Vénus n’est pas la seule planète que l’on soupçonne d’avoir perdu son eau par le passé. Le cas de Mars intrigue aussi les scientifiques, qui continuent de chercher comment l’eau a sans doute dû s’échapper de la planète rouge (et s’échappe peut-être aujourd’hui encore). Un nouveau phénomène qui a pu contribuer à ce processus de perte d’eau vient d’être identifié, a annoncé la Nasa le 13 novembre 2020. Il a été détaillé le même jour dans un article de la revue Science.
« Mars était autrefois une planète humide, mais elle a perdu la plus grande partie de son eau par des réactions qui produisent de l’hydrogène, qui s’échappe de la haute atmosphère vers l’espace », peut-on lire dans Science. Ce sont les tempêtes de poussière qui pourraient avoir joué un rôle, selon ces auteurs, dans la manière dont l’eau serait transportée vers la haute atmosphère martienne et changée en hydrogène.
L’eau atteindrait des altitudes plus élevées que prévu
Ce que les chercheurs constatent, c’est que l’eau pourrait atteindre des altitudes bien plus élevées que ce que l’on pensait avant. Ceci serait tout particulièrement vrai lors des tempêtes de poussière, qu’elles soient à l’échelle de la planète ou plus localisées. Ce processus pourrait même expliquer en grande partie la perte actuelle d’eau par Mars. Lorsque l’eau est projetée dans l’atmosphère à ces altitudes qui n’étaient jusqu’alors pas envisagées, les scientifiques montrent qu’elle peut être facilement détruite par des ions.
Les scientifiques ont utilisé des données obtenues par MAVEN (Mars Atmosphere and Volatile EvolutioN), une sonde de la Nasa en orbite autour de la planète depuis 2014, avec son instrument NGIMS, un spectromètre de masse dédié à l’étude de la composition de la haute atmosphère de Mars. L’instrument est capable de séparer les ions qui sont présents dans l’air grâce à leur masse. Ainsi, les scientifiques peuvent les identifier. L’abondance des ions dans la haute atmosphère de la planète a été suivie pendant deux années (martiennes).
Deux facteurs : les tempêtes et la chaleur
À 150 km au-dessus de la surface de l’astre, les auteurs ont constaté que la vapeur d’eau était en quantité plus importante pendant l’été dans l’hémisphère sud. Or, à ce moment-là la planète, plus proche du Soleil, est plus chaude, ce qui augmente les chances que les tempêtes de poussière surviennent, résume la Nasa. « L’abondance de l’eau dans la haute atmosphère variait selon les saisons, culminant en été au sud, et augmentant pendant les tempêtes de poussière, y compris la tempête de poussière planétaire de 2018 », écrivent les chercheurs.

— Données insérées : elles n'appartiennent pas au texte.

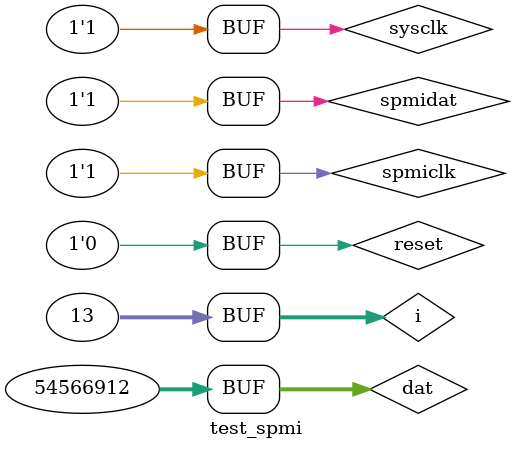
<source format=v>
`timescale 1ns / 1ps

module test_spmi;
   
   reg sysclk;
   reg spmiclk;
   reg spmidat;
   reg reset;
   reg fetched;

   parameter PERIOD_SYSCLK = 12.5;
   parameter PERIOD_SPMICLK = 45;

   always begin
      sysclk = 1'b0;
      #(PERIOD_SYSCLK/2) sysclk = 1'b1;
      #(PERIOD_SYSCLK/2);
   end

   spmi spmi_dut(
		 .sysclk(sysclk),
		 .spmiclk(spmiclk),
		 .spmidat(spmidat),
		 .reset(reset),
		 .packet(packet),
		 .valid(valid),
		 .fetched(fetched),
		 .overflow(overflow)
		 );

   integer i;
   integer dat;
   
   initial begin
      spmidat = 1'b0;
      spmiclk = 1'b0;
      reset = 1'b1;
      
      #(PERIOD_SYSCLK * 10);
      reset = 1'b0;
      #(PERIOD_SYSCLK * 50);
      

      // SSC
      spmidat = 1'b1;
      #(PERIOD_SPMICLK);
      spmidat = 1'b0;
      #(PERIOD_SPMICLK);

      // data
      dat = 13'h2F5;
      for( i = 0; i < 13; i = i + 1 ) begin
	 spmiclk = 1'b0;
	 spmidat = dat & 13'b1_0000_0000_0000 ? 1'b1 : 1'b0;
	 dat = dat << 1;
	 #(PERIOD_SPMICLK/2) spmiclk = 1'b1;
	 #(PERIOD_SPMICLK/2);
      end

      #(PERIOD_SYSCLK * 50);
      
      // SSC
      spmidat = 1'b1;
      #(PERIOD_SPMICLK);
      spmidat = 1'b0;
      #(PERIOD_SPMICLK);

      // data
      dat = 13'h1A05;
      for( i = 0; i < 13; i = i + 1 ) begin
	 spmiclk = 1'b0;
	 spmidat = dat & 13'b1_0000_0000_0000 ? 1'b1 : 1'b0;
	 dat = dat << 1;
	 #(PERIOD_SPMICLK/2) spmiclk = 1'b1;
	 #(PERIOD_SPMICLK/2);
      end

      #(PERIOD_SYSCLK * 50);
   end
   

endmodule // test_spmi

</source>
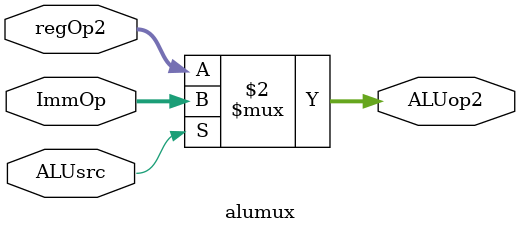
<source format=sv>
module alumux # (
    parameter DATA_WIDTH = 32
)(
    input logic [DATA_WIDTH-1:0] regOp2 ,
    input logic [DATA_WIDTH-1:0] ImmOp ,
    input logic ALUsrc,
    output logic [DATA_WIDTH-1:0] ALUop2 
);
    
always_comb begin
    ALUop2 = (ALUsrc) ? ImmOp : regOp2;
end

endmodule
</source>
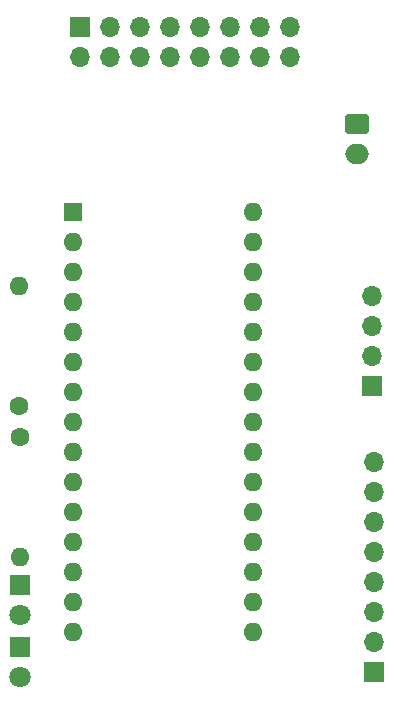
<source format=gbr>
%TF.GenerationSoftware,KiCad,Pcbnew,8.0.8*%
%TF.CreationDate,2025-01-20T03:53:26+01:00*%
%TF.ProjectId,NANO_MPU_SD_2Layers,4e414e4f-5f4d-4505-955f-53445f324c61,rev?*%
%TF.SameCoordinates,Original*%
%TF.FileFunction,Soldermask,Top*%
%TF.FilePolarity,Negative*%
%FSLAX46Y46*%
G04 Gerber Fmt 4.6, Leading zero omitted, Abs format (unit mm)*
G04 Created by KiCad (PCBNEW 8.0.8) date 2025-01-20 03:53:26*
%MOMM*%
%LPD*%
G01*
G04 APERTURE LIST*
G04 Aperture macros list*
%AMRoundRect*
0 Rectangle with rounded corners*
0 $1 Rounding radius*
0 $2 $3 $4 $5 $6 $7 $8 $9 X,Y pos of 4 corners*
0 Add a 4 corners polygon primitive as box body*
4,1,4,$2,$3,$4,$5,$6,$7,$8,$9,$2,$3,0*
0 Add four circle primitives for the rounded corners*
1,1,$1+$1,$2,$3*
1,1,$1+$1,$4,$5*
1,1,$1+$1,$6,$7*
1,1,$1+$1,$8,$9*
0 Add four rect primitives between the rounded corners*
20,1,$1+$1,$2,$3,$4,$5,0*
20,1,$1+$1,$4,$5,$6,$7,0*
20,1,$1+$1,$6,$7,$8,$9,0*
20,1,$1+$1,$8,$9,$2,$3,0*%
G04 Aperture macros list end*
%ADD10R,1.600000X1.600000*%
%ADD11O,1.600000X1.600000*%
%ADD12C,1.600000*%
%ADD13R,1.800000X1.800000*%
%ADD14C,1.800000*%
%ADD15R,1.700000X1.700000*%
%ADD16O,1.700000X1.700000*%
%ADD17RoundRect,0.250000X-0.750000X0.600000X-0.750000X-0.600000X0.750000X-0.600000X0.750000X0.600000X0*%
%ADD18O,2.000000X1.700000*%
G04 APERTURE END LIST*
D10*
%TO.C,A1*%
X57560000Y-67660000D03*
D11*
X57560000Y-70200000D03*
X57560000Y-72740000D03*
X57560000Y-75280000D03*
X57560000Y-77820000D03*
X57560000Y-80360000D03*
X57560000Y-82900000D03*
X57560000Y-85440000D03*
X57560000Y-87980000D03*
X57560000Y-90520000D03*
X57560000Y-93060000D03*
X57560000Y-95600000D03*
X57560000Y-98140000D03*
X57560000Y-100680000D03*
X57560000Y-103220000D03*
X72800000Y-103220000D03*
X72800000Y-100680000D03*
X72800000Y-98140000D03*
X72800000Y-95600000D03*
X72800000Y-93060000D03*
X72800000Y-90520000D03*
X72800000Y-87980000D03*
X72800000Y-85440000D03*
X72800000Y-82900000D03*
X72800000Y-80360000D03*
X72800000Y-77820000D03*
X72800000Y-75280000D03*
X72800000Y-72740000D03*
X72800000Y-70200000D03*
X72800000Y-67660000D03*
%TD*%
D12*
%TO.C,R1*%
X53100000Y-86720000D03*
D11*
X53100000Y-96880000D03*
%TD*%
D13*
%TO.C,D2*%
X53100000Y-104430000D03*
D14*
X53100000Y-106970000D03*
%TD*%
D15*
%TO.C,J2*%
X58180000Y-51960000D03*
D16*
X58180000Y-54500000D03*
X60720000Y-51960000D03*
X60720000Y-54500000D03*
X63260000Y-51960000D03*
X63260000Y-54500000D03*
X65800000Y-51960000D03*
X65800000Y-54500000D03*
X68340000Y-51960000D03*
X68340000Y-54500000D03*
X70880000Y-51960000D03*
X70880000Y-54500000D03*
X73420000Y-51960000D03*
X73420000Y-54500000D03*
X75960000Y-51960000D03*
X75960000Y-54500000D03*
%TD*%
D15*
%TO.C,J3*%
X82875000Y-82400000D03*
D16*
X82875000Y-79860000D03*
X82875000Y-77320000D03*
X82875000Y-74780000D03*
%TD*%
D13*
%TO.C,D1*%
X53100000Y-99230000D03*
D14*
X53100000Y-101770000D03*
%TD*%
D15*
%TO.C,J1*%
X83100000Y-106600000D03*
D16*
X83100000Y-104060000D03*
X83100000Y-101520000D03*
X83100000Y-98980000D03*
X83100000Y-96440000D03*
X83100000Y-93900000D03*
X83100000Y-91360000D03*
X83100000Y-88820000D03*
%TD*%
D12*
%TO.C,R2*%
X53000000Y-84080000D03*
D11*
X53000000Y-73920000D03*
%TD*%
D17*
%TO.C,J4*%
X81600000Y-60200000D03*
D18*
X81600000Y-62700000D03*
%TD*%
M02*

</source>
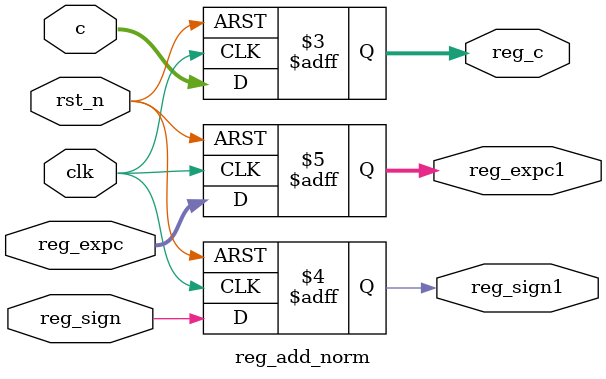
<source format=v>
module reg_add_norm
	(input [47:0] c,
	 input reg_sign,
	 input [8:0]reg_expc,
	 input clk,
	 input rst_n,
	 
	 output reg [47:0]reg_c,
	 output reg reg_sign1,
	 output reg [8:0]reg_expc1
	);
	
	always @ (posedge clk or negedge rst_n)
		if(~rst_n)
			begin
				reg_c <= 0;
				reg_sign1 <= 0;
				reg_expc1 <= 0;
			end
		else
			begin	
				reg_c <= c;
				reg_sign1 <= reg_sign;
				reg_expc1 <= reg_expc;
			end
			
	
endmodule
</source>
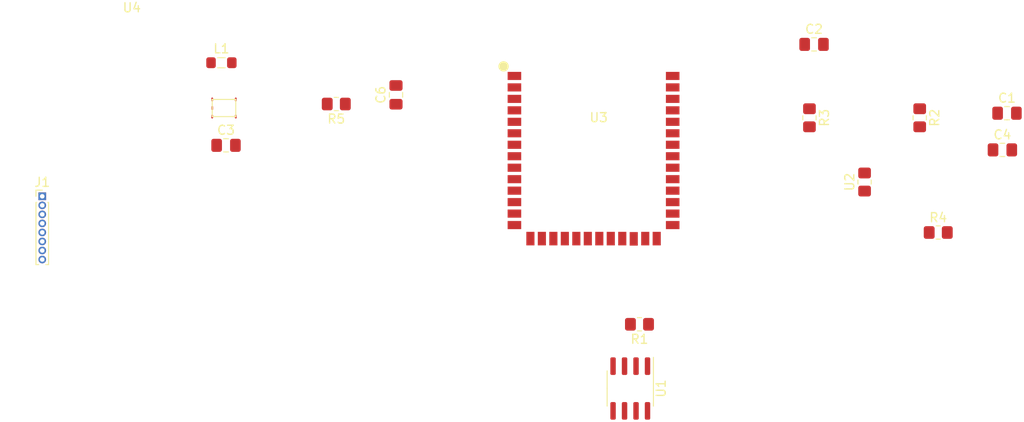
<source format=kicad_pcb>
(kicad_pcb (version 20211014) (generator pcbnew)

  (general
    (thickness 1.6)
  )

  (paper "A4")
  (layers
    (0 "F.Cu" signal)
    (31 "B.Cu" signal)
    (32 "B.Adhes" user "B.Adhesive")
    (33 "F.Adhes" user "F.Adhesive")
    (34 "B.Paste" user)
    (35 "F.Paste" user)
    (36 "B.SilkS" user "B.Silkscreen")
    (37 "F.SilkS" user "F.Silkscreen")
    (38 "B.Mask" user)
    (39 "F.Mask" user)
    (40 "Dwgs.User" user "User.Drawings")
    (41 "Cmts.User" user "User.Comments")
    (42 "Eco1.User" user "User.Eco1")
    (43 "Eco2.User" user "User.Eco2")
    (44 "Edge.Cuts" user)
    (45 "Margin" user)
    (46 "B.CrtYd" user "B.Courtyard")
    (47 "F.CrtYd" user "F.Courtyard")
    (48 "B.Fab" user)
    (49 "F.Fab" user)
    (50 "User.1" user)
    (51 "User.2" user)
    (52 "User.3" user)
    (53 "User.4" user)
    (54 "User.5" user)
    (55 "User.6" user)
    (56 "User.7" user)
    (57 "User.8" user)
    (58 "User.9" user)
  )

  (setup
    (pad_to_mask_clearance 0)
    (pcbplotparams
      (layerselection 0x00010fc_ffffffff)
      (disableapertmacros false)
      (usegerberextensions false)
      (usegerberattributes true)
      (usegerberadvancedattributes true)
      (creategerberjobfile true)
      (svguseinch false)
      (svgprecision 6)
      (excludeedgelayer true)
      (plotframeref false)
      (viasonmask false)
      (mode 1)
      (useauxorigin false)
      (hpglpennumber 1)
      (hpglpenspeed 20)
      (hpglpendiameter 15.000000)
      (dxfpolygonmode true)
      (dxfimperialunits true)
      (dxfusepcbnewfont true)
      (psnegative false)
      (psa4output false)
      (plotreference true)
      (plotvalue true)
      (plotinvisibletext false)
      (sketchpadsonfab false)
      (subtractmaskfromsilk false)
      (outputformat 1)
      (mirror false)
      (drillshape 1)
      (scaleselection 1)
      (outputdirectory "")
    )
  )

  (net 0 "")
  (net 1 "Net-(C1-Pad1)")
  (net 2 "GND")
  (net 3 "/VCC_3V3")
  (net 4 "VCC")
  (net 5 "/CHIP_PU")
  (net 6 "/Vtherm")
  (net 7 "/GPIO0")
  (net 8 "/U0RXD")
  (net 9 "/U0TXD")
  (net 10 "Net-(L1-Pad1)")
  (net 11 "Net-(R1-Pad2)")
  (net 12 "/SCL")
  (net 13 "/SDA")
  (net 14 "unconnected-(U3-Pad4)")
  (net 15 "unconnected-(U3-Pad6)")
  (net 16 "unconnected-(U3-Pad7)")
  (net 17 "unconnected-(U3-Pad8)")
  (net 18 "unconnected-(U3-Pad9)")
  (net 19 "unconnected-(U3-Pad10)")
  (net 20 "unconnected-(U3-Pad11)")
  (net 21 "unconnected-(U3-Pad12)")
  (net 22 "unconnected-(U3-Pad13)")
  (net 23 "unconnected-(U3-Pad14)")
  (net 24 "unconnected-(U3-Pad15)")
  (net 25 "unconnected-(U3-Pad16)")
  (net 26 "unconnected-(U3-Pad17)")
  (net 27 "unconnected-(U3-Pad18)")
  (net 28 "unconnected-(U3-Pad19)")
  (net 29 "unconnected-(U3-Pad20)")
  (net 30 "unconnected-(U3-Pad21)")
  (net 31 "unconnected-(U3-Pad22)")
  (net 32 "unconnected-(U3-Pad23)")
  (net 33 "unconnected-(U3-Pad26)")
  (net 34 "unconnected-(U3-Pad28)")
  (net 35 "unconnected-(U3-Pad29)")
  (net 36 "unconnected-(U3-Pad30)")
  (net 37 "unconnected-(U3-Pad31)")
  (net 38 "unconnected-(U3-Pad32)")
  (net 39 "unconnected-(U3-Pad33)")
  (net 40 "unconnected-(U3-Pad34)")
  (net 41 "unconnected-(U3-Pad35)")
  (net 42 "unconnected-(U3-Pad38)")
  (net 43 "unconnected-(U3-Pad39)")
  (net 44 "unconnected-(U3-Pad40)")

  (footprint "Connector_PinHeader_1.00mm:PinHeader_1x08_P1.00mm_Vertical" (layer "F.Cu") (at 16.256 56.952))

  (footprint "Capacitor_SMD:C_0805_2012Metric_Pad1.18x1.45mm_HandSolder" (layer "F.Cu") (at 122.936 47.752))

  (footprint "Module:RP402N331F-TR-FE" (layer "F.Cu") (at 35.052 46.228))

  (footprint "Resistor_SMD:R_0805_2012Metric_Pad1.20x1.40mm_HandSolder" (layer "F.Cu") (at 82.296 71.12 180))

  (footprint "Capacitor_SMD:C_0805_2012Metric_Pad1.18x1.45mm_HandSolder" (layer "F.Cu") (at 55.372 45.72 90))

  (footprint "Package_SO:SOIC-8_3.9x4.9mm_P1.27mm" (layer "F.Cu") (at 81.28 78.232 -90))

  (footprint "Resistor_SMD:R_0805_2012Metric_Pad1.20x1.40mm_HandSolder" (layer "F.Cu") (at 48.768 46.736 180))

  (footprint "Capacitor_SMD:C_0805_2012Metric_Pad1.18x1.45mm_HandSolder" (layer "F.Cu") (at 101.6 40.132))

  (footprint "Resistor_SMD:R_0805_2012Metric_Pad1.20x1.40mm_HandSolder" (layer "F.Cu") (at 107.188 55.372 90))

  (footprint "Module:ESP-32-S2-SOLO" (layer "F.Cu") (at 68.468 43.6265))

  (footprint "Resistor_SMD:R_0805_2012Metric_Pad1.20x1.40mm_HandSolder" (layer "F.Cu") (at 101.092 48.26 -90))

  (footprint "Resistor_SMD:R_0805_2012Metric_Pad1.20x1.40mm_HandSolder" (layer "F.Cu") (at 115.332 60.96))

  (footprint "Resistor_SMD:R_0805_2012Metric_Pad1.20x1.40mm_HandSolder" (layer "F.Cu") (at 113.284 48.26 -90))

  (footprint "Capacitor_SMD:C_0805_2012Metric_Pad1.18x1.45mm_HandSolder" (layer "F.Cu") (at 36.576 51.308))

  (footprint "Capacitor_SMD:C_0805_2012Metric_Pad1.18x1.45mm_HandSolder" (layer "F.Cu") (at 122.428 51.816))

  (footprint "Inductor_SMD:L_0805_2012Metric_Pad1.05x1.20mm_HandSolder" (layer "F.Cu") (at 36.068 42.164))

)

</source>
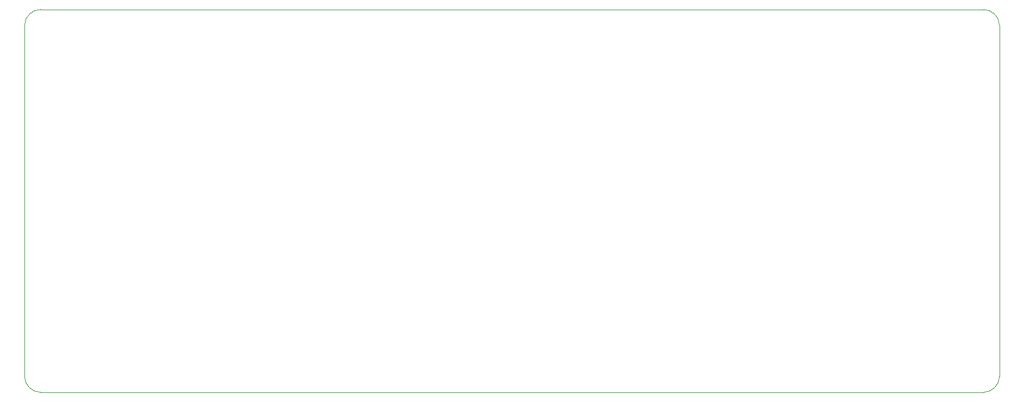
<source format=gm1>
G04 #@! TF.GenerationSoftware,KiCad,Pcbnew,(5.1.2)-2*
G04 #@! TF.CreationDate,2020-07-12T21:55:24+03:00*
G04 #@! TF.ProjectId,KB-Prototype,4b422d50-726f-4746-9f74-7970652e6b69,rev?*
G04 #@! TF.SameCoordinates,Original*
G04 #@! TF.FileFunction,Profile,NP*
%FSLAX46Y46*%
G04 Gerber Fmt 4.6, Leading zero omitted, Abs format (unit mm)*
G04 Created by KiCad (PCBNEW (5.1.2)-2) date 2020-07-12 21:55:24*
%MOMM*%
%LPD*%
G04 APERTURE LIST*
%ADD10C,0.050000*%
G04 APERTURE END LIST*
D10*
X26193750Y-80962500D02*
X166687500Y-80962500D01*
X23812500Y-26193750D02*
X23812500Y-78581250D01*
X166687500Y-23812500D02*
X26193750Y-23812500D01*
X169068750Y-78581250D02*
X169068750Y-26193750D01*
X169068750Y-78581250D02*
G75*
G02X166687500Y-80962500I-2381250J0D01*
G01*
X166687500Y-23812500D02*
G75*
G02X169068750Y-26193750I0J-2381250D01*
G01*
X26193750Y-80962500D02*
G75*
G02X23812500Y-78581250I0J2381250D01*
G01*
X23812500Y-26193750D02*
G75*
G02X26193750Y-23812500I2381250J0D01*
G01*
M02*

</source>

Ils ont remarqué qu’en juin 2018, lors de cette imposante tempête de poussière (qui menaçait alors le rover Opportunity), Mars a dû perdre autant d’eau en 45 jours qu’elle n’en perd généralement pendant une année martienne.
Les températures estivales associées aux vents puissants des tempêtes de poussière permettent à la vapeur d’eau d’atteindre les zones élevées de l’atmosphère de Mars. C’est à cet endroit qu’elle peut se décomposer, en oxygène et hydrogène (l’eau, de formule H2O, est composée de deux atomes d’hydrogène et un atome d’oxygène), brisée par les ions. L’oxygène et l’hydrogène peuvent alors fuir dans l’espace. Jusqu’à présent, si l’on savait que l’eau pouvait être soulevée lors des tempêtes martiennes, on ignorait qu’elle était en mesure d’atteindre le haut de l’atmosphère.
Un phénomène peut-être encore à l’œuvre
Le phénomène peut permettre de mieux cerner le passé du climat martien, qui aurait évolué d’un « état chaud et humide il y a des milliards d’années à la planète froide et sèche que nous observons aujourd’hui », écrivent les auteurs. La quantité d’eau perdue est telle que les chercheurs estiment que Mars aurait pu posséder un océan couvrant sa surface qui aurait fait des dizaines, voire des centaines, de mètres de profondeur.
Le phénomène est peut-être toujours en cours aujourd’hui, estiment les chercheurs. Selon eux, de la vapeur serait formée par la sublimation (passage de l’état solide à gazeux, sans passer par l’état liquide) au niveau des calottes polaires glacées aux moments de l’année où le climat est plus chaud. Cette vapeur se déplacerait ensuite jusqu’à une haute altitude.